--- DATA SEGMENT ---

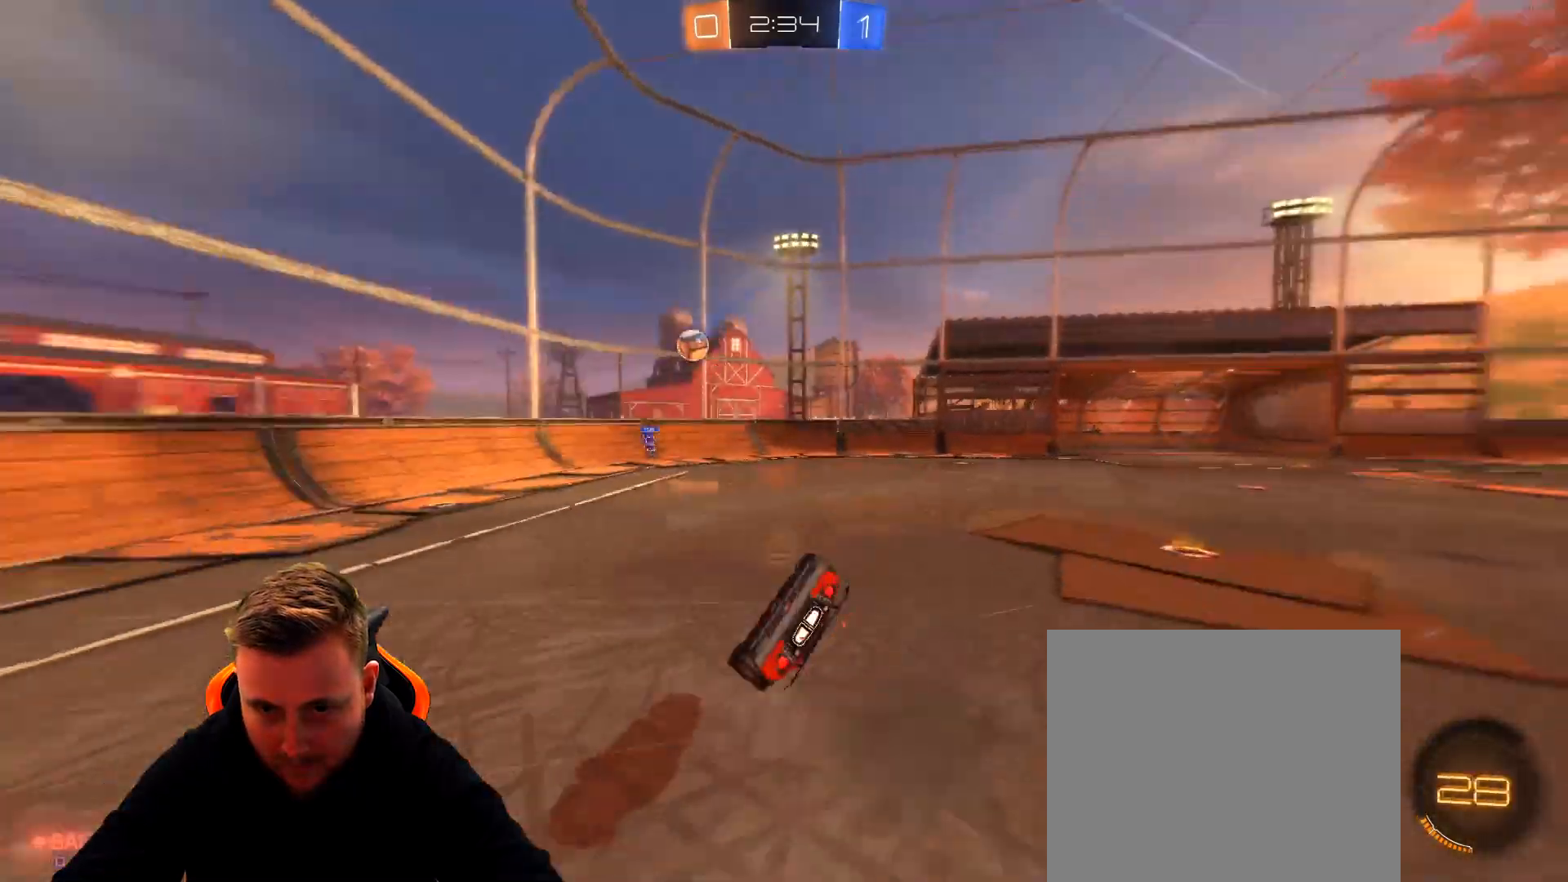
{"buttons": ["R2"], "left_stick": "center", "right_stick": "center", "events": []}
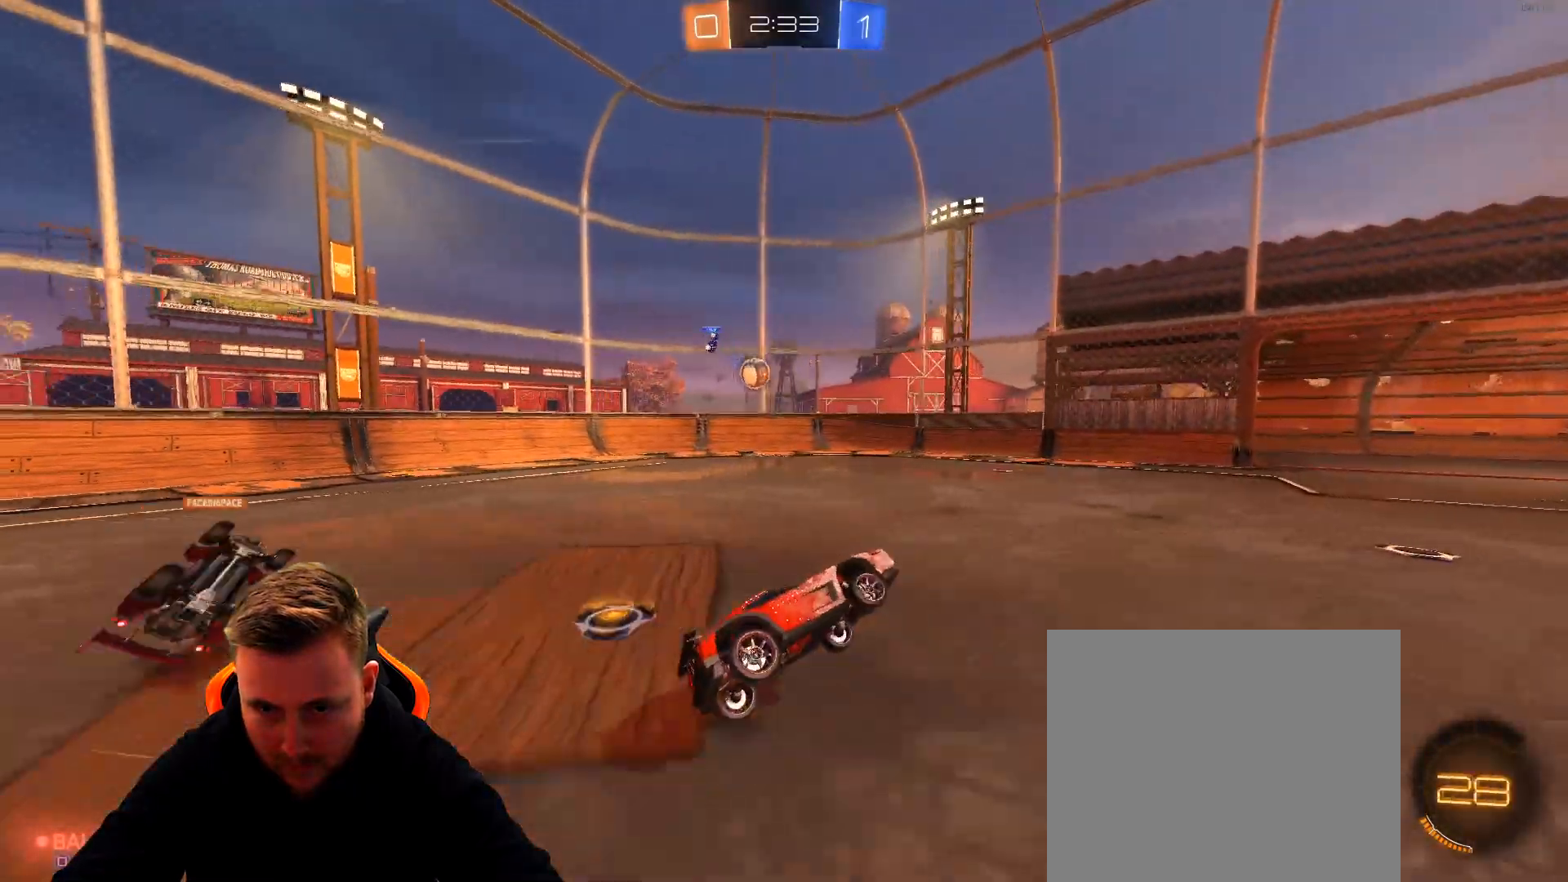
{"buttons": ["R2"], "left_stick": "center", "right_stick": "center", "events": [[17, "R2", "up"], [300, "R2", "down"]]}
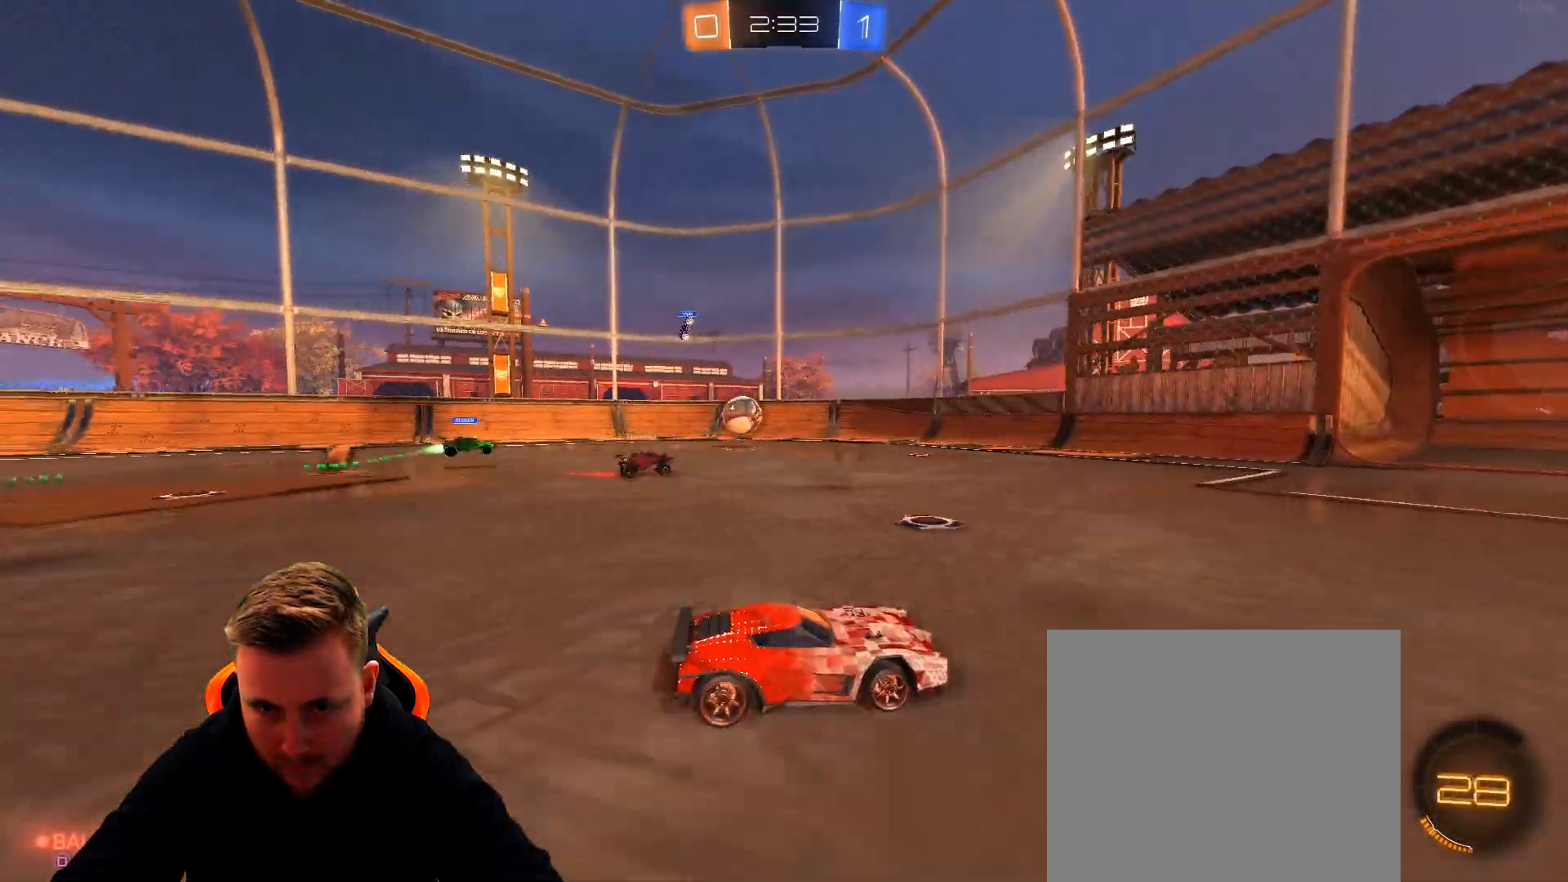
{"buttons": ["R2"], "left_stick": "left", "right_stick": "center", "events": [[167, "left_stick", "down-right"], [333, "left_stick", "center"], [433, "left_stick", "left"]]}
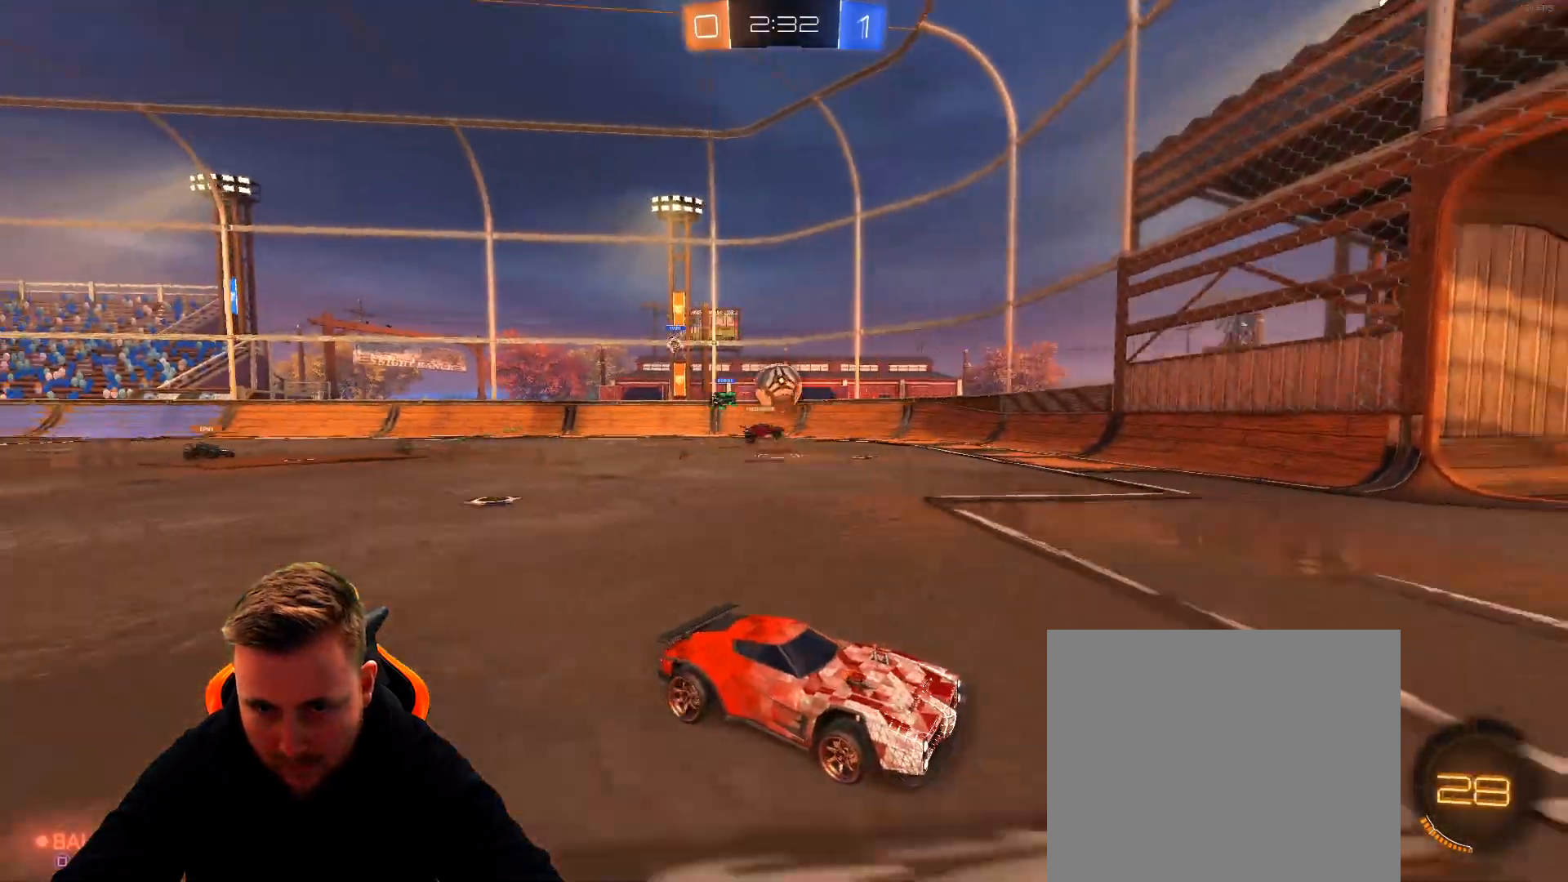
{"buttons": ["L1", "R2"], "left_stick": "up-left", "right_stick": "center", "events": [[183, "R2", "up"], [250, "L2", "down"], [400, "L1", "down"], [433, "L2", "up"], [433, "R2", "down"], [433, "left_stick", "up-left"]]}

---

◆ TASK BRIEF:
Print the material word for word without images.

◆ EXERCISE SOLUTION:
{"buttons": ["R2"], "left_stick": "center", "right_stick": "center", "events": []}
{"buttons": ["R2"], "left_stick": "center", "right_stick": "center", "events": [[17, "R2", "up"], [300, "R2", "down"]]}
{"buttons": ["R2"], "left_stick": "left", "right_stick": "center", "events": [[167, "left_stick", "down-right"], [333, "left_stick", "center"], [433, "left_stick", "left"]]}
{"buttons": ["L1", "R2"], "left_stick": "up-left", "right_stick": "center", "events": [[183, "R2", "up"], [250, "L2", "down"], [400, "L1", "down"], [433, "L2", "up"], [433, "R2", "down"], [433, "left_stick", "up-left"]]}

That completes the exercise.